▸ Page text
= = = = = = =
This all came as the Standard & Poor’s 500-stock index posted highs not seen in five years, amid a period of six straight years of U.S. investors pulling cash from domestic shares. Just last year, even as the market posted double-digit returns, about $150 billion was yanked from mutual funds focused on American equities, according to the Investment Company Institute. That was somehow worse than 2008’s rush to the exits.
Is the purging over?
“Hard to tell from one week,” says Citigroup U.S. equity czar Tobias Levkovich. “Need to see a few more data points, but stocks have been beating bonds for about four years, so it’s about time that individual investors recognized it.”
You know what they say about Mom and Pop’s penchant for buying high and selling low. Of course, it would be unfair to discount that a good part of this behavior comes out of end-meeting necessity. With joblessness so high and household finances still hung over from the subprime credit binge, more than one in four U.S. workers with 401(k) and other retirement accounts now tap them for expenses, future retirement complications be damned.
= = = = = = =
Saved entries
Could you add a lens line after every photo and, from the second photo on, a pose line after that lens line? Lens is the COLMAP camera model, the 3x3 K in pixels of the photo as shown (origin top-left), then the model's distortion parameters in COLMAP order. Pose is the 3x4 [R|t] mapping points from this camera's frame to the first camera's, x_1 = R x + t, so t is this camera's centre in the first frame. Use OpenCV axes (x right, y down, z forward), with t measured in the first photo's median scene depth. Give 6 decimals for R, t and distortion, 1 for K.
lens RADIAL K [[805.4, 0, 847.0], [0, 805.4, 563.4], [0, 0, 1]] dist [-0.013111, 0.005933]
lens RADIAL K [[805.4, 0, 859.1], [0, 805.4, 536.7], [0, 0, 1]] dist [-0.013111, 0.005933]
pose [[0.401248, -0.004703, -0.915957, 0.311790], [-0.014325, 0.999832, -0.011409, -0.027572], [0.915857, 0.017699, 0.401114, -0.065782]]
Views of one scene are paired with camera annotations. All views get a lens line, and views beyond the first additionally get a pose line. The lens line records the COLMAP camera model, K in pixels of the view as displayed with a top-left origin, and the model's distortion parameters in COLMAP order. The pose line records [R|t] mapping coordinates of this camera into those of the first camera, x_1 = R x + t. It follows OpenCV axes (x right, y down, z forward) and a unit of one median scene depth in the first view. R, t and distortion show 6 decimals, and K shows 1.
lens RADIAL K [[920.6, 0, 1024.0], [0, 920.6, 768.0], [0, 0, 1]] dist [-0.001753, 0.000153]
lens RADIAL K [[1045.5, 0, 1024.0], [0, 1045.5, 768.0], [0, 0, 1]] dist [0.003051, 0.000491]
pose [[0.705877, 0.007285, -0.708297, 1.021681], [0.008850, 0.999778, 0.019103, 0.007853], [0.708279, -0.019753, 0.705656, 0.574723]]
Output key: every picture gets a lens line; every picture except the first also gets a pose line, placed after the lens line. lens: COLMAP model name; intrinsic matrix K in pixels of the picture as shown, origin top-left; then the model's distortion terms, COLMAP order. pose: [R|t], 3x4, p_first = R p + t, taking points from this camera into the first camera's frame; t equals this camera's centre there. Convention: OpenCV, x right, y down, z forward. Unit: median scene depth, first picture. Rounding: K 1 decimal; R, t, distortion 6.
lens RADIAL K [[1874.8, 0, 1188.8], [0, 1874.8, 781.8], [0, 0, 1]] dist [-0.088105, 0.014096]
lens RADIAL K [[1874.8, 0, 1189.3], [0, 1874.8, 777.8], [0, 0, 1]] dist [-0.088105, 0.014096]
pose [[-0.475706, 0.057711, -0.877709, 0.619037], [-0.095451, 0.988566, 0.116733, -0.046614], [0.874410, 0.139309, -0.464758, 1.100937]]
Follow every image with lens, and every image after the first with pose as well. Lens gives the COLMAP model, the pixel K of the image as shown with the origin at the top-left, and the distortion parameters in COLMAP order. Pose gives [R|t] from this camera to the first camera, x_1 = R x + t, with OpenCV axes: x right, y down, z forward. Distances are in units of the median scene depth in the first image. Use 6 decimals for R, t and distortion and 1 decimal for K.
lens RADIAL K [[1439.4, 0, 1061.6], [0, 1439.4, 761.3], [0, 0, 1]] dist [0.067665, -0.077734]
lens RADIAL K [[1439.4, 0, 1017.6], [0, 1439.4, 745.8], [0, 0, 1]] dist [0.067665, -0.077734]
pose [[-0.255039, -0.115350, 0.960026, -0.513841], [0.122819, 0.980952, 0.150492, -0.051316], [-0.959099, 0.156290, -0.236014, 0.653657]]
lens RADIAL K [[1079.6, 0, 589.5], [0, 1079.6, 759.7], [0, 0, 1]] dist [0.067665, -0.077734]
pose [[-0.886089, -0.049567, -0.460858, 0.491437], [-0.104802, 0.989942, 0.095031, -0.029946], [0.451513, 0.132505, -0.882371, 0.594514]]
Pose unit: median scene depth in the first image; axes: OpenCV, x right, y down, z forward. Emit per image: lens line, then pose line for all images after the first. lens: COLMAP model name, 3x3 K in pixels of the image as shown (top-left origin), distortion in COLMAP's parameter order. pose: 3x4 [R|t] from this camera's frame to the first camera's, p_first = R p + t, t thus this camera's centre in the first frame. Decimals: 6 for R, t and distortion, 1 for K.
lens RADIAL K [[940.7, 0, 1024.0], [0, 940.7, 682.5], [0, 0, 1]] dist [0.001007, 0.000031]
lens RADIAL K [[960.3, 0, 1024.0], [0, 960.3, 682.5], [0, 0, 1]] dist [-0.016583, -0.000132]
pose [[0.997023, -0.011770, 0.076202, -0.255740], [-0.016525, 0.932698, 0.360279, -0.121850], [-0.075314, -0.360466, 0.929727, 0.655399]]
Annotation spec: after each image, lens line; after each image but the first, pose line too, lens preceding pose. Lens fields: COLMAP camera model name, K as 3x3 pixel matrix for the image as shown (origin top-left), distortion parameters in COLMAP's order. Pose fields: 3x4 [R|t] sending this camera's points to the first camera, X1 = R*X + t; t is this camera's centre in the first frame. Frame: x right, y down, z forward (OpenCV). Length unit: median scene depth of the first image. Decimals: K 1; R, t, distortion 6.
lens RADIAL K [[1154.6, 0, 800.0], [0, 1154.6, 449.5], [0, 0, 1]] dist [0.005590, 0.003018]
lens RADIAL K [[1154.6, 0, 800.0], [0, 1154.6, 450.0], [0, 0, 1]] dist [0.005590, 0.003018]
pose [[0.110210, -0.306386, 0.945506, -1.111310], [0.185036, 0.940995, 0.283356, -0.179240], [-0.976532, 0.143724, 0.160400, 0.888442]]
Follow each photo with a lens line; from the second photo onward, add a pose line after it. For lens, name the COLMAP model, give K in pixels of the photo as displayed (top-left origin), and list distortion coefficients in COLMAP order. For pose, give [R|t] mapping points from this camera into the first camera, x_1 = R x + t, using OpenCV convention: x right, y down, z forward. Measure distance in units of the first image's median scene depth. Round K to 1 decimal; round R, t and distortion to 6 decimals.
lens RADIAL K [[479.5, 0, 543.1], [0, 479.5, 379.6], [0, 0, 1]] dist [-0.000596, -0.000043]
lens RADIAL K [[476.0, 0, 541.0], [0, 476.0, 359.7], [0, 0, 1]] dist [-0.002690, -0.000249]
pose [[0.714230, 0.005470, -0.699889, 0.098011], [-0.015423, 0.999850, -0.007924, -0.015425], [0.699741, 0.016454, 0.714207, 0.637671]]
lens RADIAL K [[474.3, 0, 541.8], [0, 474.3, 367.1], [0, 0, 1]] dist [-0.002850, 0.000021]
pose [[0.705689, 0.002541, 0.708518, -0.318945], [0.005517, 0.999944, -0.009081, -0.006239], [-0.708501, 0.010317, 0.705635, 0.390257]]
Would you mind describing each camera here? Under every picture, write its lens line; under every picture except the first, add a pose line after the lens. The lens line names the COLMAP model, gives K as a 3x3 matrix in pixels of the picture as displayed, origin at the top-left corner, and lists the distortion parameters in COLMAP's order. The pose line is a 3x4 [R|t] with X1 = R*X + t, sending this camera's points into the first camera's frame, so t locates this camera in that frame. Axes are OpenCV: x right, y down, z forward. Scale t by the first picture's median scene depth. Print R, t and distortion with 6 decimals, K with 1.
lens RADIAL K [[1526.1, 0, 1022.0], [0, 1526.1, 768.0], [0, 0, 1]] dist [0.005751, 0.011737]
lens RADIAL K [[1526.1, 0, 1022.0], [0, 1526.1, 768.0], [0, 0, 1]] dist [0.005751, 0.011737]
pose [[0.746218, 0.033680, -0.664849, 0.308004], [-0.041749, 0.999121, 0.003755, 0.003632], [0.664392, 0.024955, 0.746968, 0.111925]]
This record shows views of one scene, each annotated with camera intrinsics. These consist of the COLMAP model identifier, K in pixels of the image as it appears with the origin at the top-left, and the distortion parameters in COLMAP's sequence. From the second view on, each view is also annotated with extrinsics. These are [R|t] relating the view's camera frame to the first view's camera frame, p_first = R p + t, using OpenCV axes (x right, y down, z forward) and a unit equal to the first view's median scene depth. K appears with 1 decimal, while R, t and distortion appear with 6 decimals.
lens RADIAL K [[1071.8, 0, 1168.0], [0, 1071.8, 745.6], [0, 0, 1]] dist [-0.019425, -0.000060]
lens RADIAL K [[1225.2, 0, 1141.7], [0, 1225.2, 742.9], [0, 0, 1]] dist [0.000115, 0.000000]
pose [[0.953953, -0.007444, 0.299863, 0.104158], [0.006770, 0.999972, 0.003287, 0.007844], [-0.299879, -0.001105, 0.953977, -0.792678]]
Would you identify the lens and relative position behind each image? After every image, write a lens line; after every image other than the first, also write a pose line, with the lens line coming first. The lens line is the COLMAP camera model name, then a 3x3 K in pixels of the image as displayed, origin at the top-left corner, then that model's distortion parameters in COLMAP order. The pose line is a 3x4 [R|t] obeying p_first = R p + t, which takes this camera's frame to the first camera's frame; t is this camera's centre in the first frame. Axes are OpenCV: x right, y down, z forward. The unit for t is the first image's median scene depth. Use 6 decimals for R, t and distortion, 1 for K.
= = = = = = =
▸ Exercise instructions
• A. In the excerpt about U.S. investors, how much money was pulled from mutual funds focused on American equities last year, according to the Investment Company Institute?
• B. Which organizations or companies are named in the excerpt about U.S. investors? List all of them.
• C. Carry on the excerpt about U.S. investors from its last sentence.
The lines have no connection to the excerpt about U.S. investors.

▸ Results
• A. About $150 billion.

• B. Standard & Poor's, the Investment Company Institute, Citigroup

• C.
A broad re-espousal of equities must overcome other challenges. “The journey to the Great Rotation is unlikely to be smooth,” writes Merrill Lynch’s Michael Hartnett. “In our view, the probability of a major correction in risk markets in the first half is rising particularly because investor sentiment has simply leapt higher in recent weeks.” He says a rapid rise in interest rates or nations devaluing their currencies to stoke growth could incite a selloff.
So what to make of all that restive cash poured into shares to start the year? Yes, a few days of data does not a trend make. But if investors are maybe dipping their toes back in now, you have to wonder how much they will bolt (shouting “Told you so!”) if there is a correction, the likes of which the market has not experienced since 2011.
The most recent precedent is disheartening. The record for equity fund inflows globally was the penultimate week of September 2007, when investors committed $23 billion. In a show of tragic timing, the market then briefly visited an all-time high, just before posting its worst year in modern history.